The RTX 3060 12GB at ~$200 is the most recommended budget LLM card in the community. It’s $16.67 per GB of VRAM and opens up models that are genuinely competitive with cloud AI for everyday tasks.

Choose upgrading if: You want 7B+ models at full speed, plan to do image generation, or want headroom to grow.

The Honest Take

4GB VRAM is the floor, not a foundation. It’s enough to experiment with small models, learn the tools, and figure out if local AI is for you. But if you get hooked — and you probably will — you’ll want more VRAM within a week. Budget $150-200 for a used GPU upgrade and consider it an investment. The jump from 4GB to 12GB is the biggest quality-of-life improvement in local AI.

Getting the Most Out of 4GB

If you’re sticking with 4GB for now, these tips help:

Set context length explicitly. Ollama and llama.cpp default to large context windows that will OOM on 4GB. Always set num_ctx to 2048 or 4096 max.

# Ollama
OLLAMA_NUM_CTX=2048 ollama run qwen2.5:3b

# llama.cpp
./llama-cli -m model.gguf -ngl 99 -c 2048

Enable KV cache quantization. This halves the memory used by context:

# Ollama
export OLLAMA_KV_CACHE_TYPE=q8_0
ollama serve

# llama.cpp
./llama-cli -m model.gguf -ngl 99 -c 4096 -ctk q8_0 -ctv q8_0

With Q8 KV cache, a 3B model at Q4 can handle 4-6K tokens of context instead of 2-3K. No meaningful quality loss.

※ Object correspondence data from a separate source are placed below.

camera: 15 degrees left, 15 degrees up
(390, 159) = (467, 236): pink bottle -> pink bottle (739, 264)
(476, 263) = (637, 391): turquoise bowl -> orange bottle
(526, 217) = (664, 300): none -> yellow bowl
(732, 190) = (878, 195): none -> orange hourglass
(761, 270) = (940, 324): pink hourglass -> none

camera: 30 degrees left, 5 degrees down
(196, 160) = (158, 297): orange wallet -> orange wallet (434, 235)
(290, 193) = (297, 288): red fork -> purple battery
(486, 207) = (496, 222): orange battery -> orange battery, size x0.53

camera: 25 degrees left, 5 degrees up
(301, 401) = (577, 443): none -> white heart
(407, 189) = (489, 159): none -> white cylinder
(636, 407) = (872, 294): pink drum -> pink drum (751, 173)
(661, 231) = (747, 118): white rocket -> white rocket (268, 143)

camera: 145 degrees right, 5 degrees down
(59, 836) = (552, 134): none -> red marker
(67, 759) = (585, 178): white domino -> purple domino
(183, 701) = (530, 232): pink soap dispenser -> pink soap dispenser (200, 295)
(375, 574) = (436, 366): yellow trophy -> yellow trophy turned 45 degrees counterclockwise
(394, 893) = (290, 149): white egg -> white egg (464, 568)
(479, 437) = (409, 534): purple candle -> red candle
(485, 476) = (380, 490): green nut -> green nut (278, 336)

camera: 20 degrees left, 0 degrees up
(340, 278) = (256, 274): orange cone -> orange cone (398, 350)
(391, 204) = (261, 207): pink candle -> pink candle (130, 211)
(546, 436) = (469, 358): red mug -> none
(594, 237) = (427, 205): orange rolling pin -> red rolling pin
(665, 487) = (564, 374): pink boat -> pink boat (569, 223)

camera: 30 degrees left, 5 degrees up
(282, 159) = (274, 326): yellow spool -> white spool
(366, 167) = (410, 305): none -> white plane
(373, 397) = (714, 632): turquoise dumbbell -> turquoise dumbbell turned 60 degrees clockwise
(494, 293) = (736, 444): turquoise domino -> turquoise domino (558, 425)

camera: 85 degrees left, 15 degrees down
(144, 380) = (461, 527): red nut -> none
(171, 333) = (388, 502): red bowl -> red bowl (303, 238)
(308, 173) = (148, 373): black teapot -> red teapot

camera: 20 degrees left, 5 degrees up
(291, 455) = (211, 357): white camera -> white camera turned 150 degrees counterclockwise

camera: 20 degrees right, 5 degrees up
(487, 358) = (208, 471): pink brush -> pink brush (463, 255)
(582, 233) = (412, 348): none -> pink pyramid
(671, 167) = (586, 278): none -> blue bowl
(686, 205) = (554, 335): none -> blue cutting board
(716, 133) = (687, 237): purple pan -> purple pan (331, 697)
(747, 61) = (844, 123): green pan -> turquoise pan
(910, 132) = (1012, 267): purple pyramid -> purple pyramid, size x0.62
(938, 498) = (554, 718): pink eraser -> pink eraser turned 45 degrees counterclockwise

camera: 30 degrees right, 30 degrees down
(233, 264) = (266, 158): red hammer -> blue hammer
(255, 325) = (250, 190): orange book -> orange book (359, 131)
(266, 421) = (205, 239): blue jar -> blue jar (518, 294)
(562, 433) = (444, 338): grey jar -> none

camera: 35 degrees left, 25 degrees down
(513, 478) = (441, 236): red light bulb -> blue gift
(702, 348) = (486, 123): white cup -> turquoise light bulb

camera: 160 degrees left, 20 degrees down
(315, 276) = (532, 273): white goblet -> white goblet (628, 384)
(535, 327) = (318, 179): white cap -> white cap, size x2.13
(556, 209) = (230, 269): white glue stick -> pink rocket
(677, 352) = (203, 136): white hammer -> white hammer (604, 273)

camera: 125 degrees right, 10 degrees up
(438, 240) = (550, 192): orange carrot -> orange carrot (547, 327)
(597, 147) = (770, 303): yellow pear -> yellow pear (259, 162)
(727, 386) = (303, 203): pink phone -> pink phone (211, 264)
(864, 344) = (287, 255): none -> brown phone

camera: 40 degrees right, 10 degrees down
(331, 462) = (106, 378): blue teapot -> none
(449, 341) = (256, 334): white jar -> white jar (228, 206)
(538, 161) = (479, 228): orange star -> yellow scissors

Try Flash Attention. On the GTX 1650 (Turing), Flash Attention gives a modest ~10% speedup on prompt processing and reduces VRAM usage. On the GTX 1050 Ti (Pascal), it saves VRAM but may not improve speed. Worth enabling either way:

# llama.cpp
./llama-cli -m model.gguf -ngl 99 --flash-attn -c 2048

Pick models with small KV caches. Qwen 2.5 uses only 2 KV heads, giving it dramatically smaller KV cache than Llama 3.2 or Phi-3.5 at the same parameter count. At 4K context:

Model	KV Cache (FP16)	KV Cache (Q8)
Qwen 2.5 3B	144 MB	~72 MB
Llama 3.2 3B	448 MB	~224 MB
Phi-3.5 Mini 3.8B	384 MB	~192 MB

Qwen 2.5 3B uses 3x less KV cache than Llama 3.2 3B. On a 4GB card, that’s the difference between 4K and 2K context. Qwen 2.5 is the best model family for 4GB VRAM.

Close everything else. Your browser, Discord, even your desktop compositor uses VRAM. On a 4GB card, 200MB matters. Close what you can before loading a model.

The Bottom Line

4GB VRAM is enough to get started with local AI. Run Qwen 2.5 3B at Q4, learn Ollama, try RAG with small models, experiment with what’s possible. You’ll get responsive chat, decent summarization, and basic coding help.

But don’t fight the hardware. If you need 7B+ models, go CPU-only or buy a used GPU. The RTX 3060 12GB at $200 transforms the experience from “making it work” to “this is actually good.” The used RTX 3090 at ~$750 opens up 24GB of possibilities that make 4GB feel like a different era.

Start small, learn the tools, upgrade when you’re ready.